The problem: Your copy should hold the lines below from the first through the one that contains "nei siti; può", each retyped exactly, and no pictures.

[Recorded data]
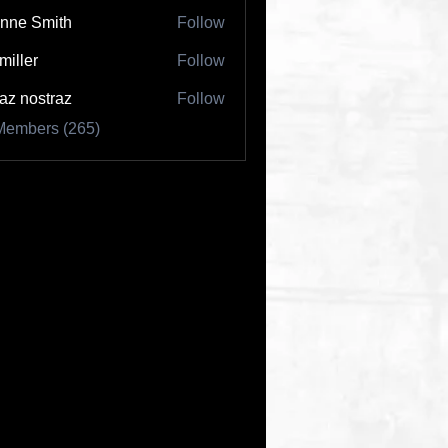
nne Smith
Follow
 miller
Follow
az nostraz
Follow
Members (265)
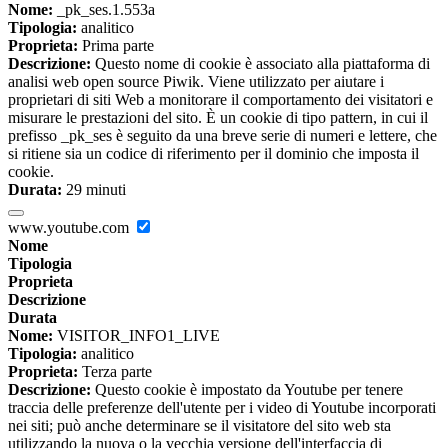
Nome:
_pk_ses.1.553a
Tipologia:
analitico
Proprieta:
Prima parte
Descrizione:
Questo nome di cookie è associato alla piattaforma di
analisi web open source Piwik. Viene utilizzato per aiutare i
proprietari di siti Web a monitorare il comportamento dei visitatori e
misurare le prestazioni del sito. È un cookie di tipo pattern, in cui il
prefisso _pk_ses è seguito da una breve serie di numeri e lettere, che
si ritiene sia un codice di riferimento per il dominio che imposta il
cookie.
Durata:
29 minuti
www.youtube.com
Nome
Tipologia
Proprieta
Descrizione
Durata
Nome:
VISITOR_INFO1_LIVE
Tipologia:
analitico
Proprieta:
Terza parte
Descrizione:
Questo cookie è impostato da Youtube per tenere
traccia delle preferenze dell'utente per i video di Youtube incorporati
nei siti; può anche determinare se il visitatore del sito web sta
utilizzando la nuova o la vecchia versione dell'interfaccia di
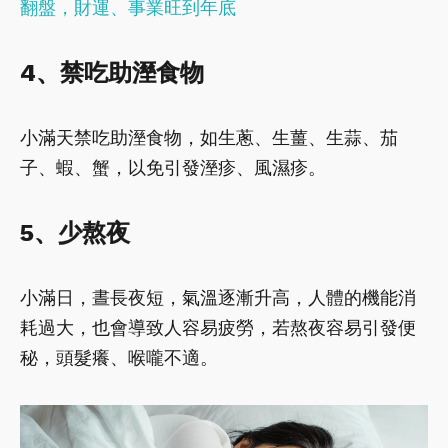
翻盤，財運、事業旺到年底
4、禁吃助溼食物
小滿天禁吃助溼食物，如生蔥、生薑、生蒜、茄
子、蝦、蟹，以免引發溼疹、風濕疹。
5、少熬夜
小滿日，晝長夜短，氣溫逐漸升高，人體的機能消
耗過大，也會導致人容易疲勞，若熬夜容易引發便
秘，頭髮癢、喉嚨不適。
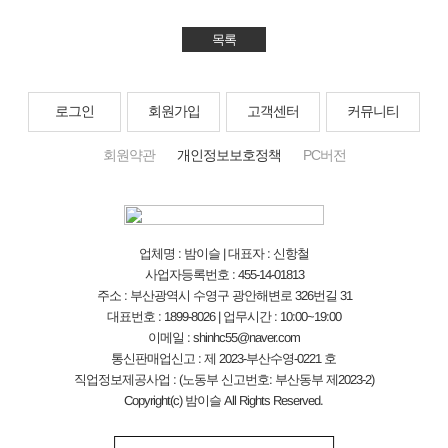
목록
로그인
회원가입
고객센터
커뮤니티
회원약관
개인정보보호정책
PC버전
업체명 : 밤이슬 | 대표자 : 신항철
사업자등록번호 : 455-14-01813
주소 : 부산광역시 수영구 광안해변로 326번길 31
대표번호 : 1899-8026 | 업무시간 : 10:00~19:00
이메일 : shinhc55@naver.com
통신판매업신고 : 제 2023-부산수영-0221 호
직업정보제공사업 : (노동부 신고번호: 부산동부 제2023-2)
Copyright(c) 밤이슬 All Rights Reserved.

Exercise result:
nne Smith
Follow
 miller
Follow
az nostraz
Follow
Members (265)
Nome:
_pk_ses.1.553a
Tipologia:
analitico
Proprieta:
Prima parte
Descrizione:
Questo nome di cookie è associato alla piattaforma di
analisi web open source Piwik. Viene utilizzato per aiutare i
proprietari di siti Web a monitorare il comportamento dei visitatori e
misurare le prestazioni del sito. È un cookie di tipo pattern, in cui il
prefisso _pk_ses è seguito da una breve serie di numeri e lettere, che
si ritiene sia un codice di riferimento per il dominio che imposta il
cookie.
Durata:
29 minuti
www.youtube.com
Nome
Tipologia
Proprieta
Descrizione
Durata
Nome:
VISITOR_INFO1_LIVE
Tipologia:
analitico
Proprieta:
Terza parte
Descrizione:
Questo cookie è impostato da Youtube per tenere
traccia delle preferenze dell'utente per i video di Youtube incorporati
nei siti; può anche determinare se il visitatore del sito web sta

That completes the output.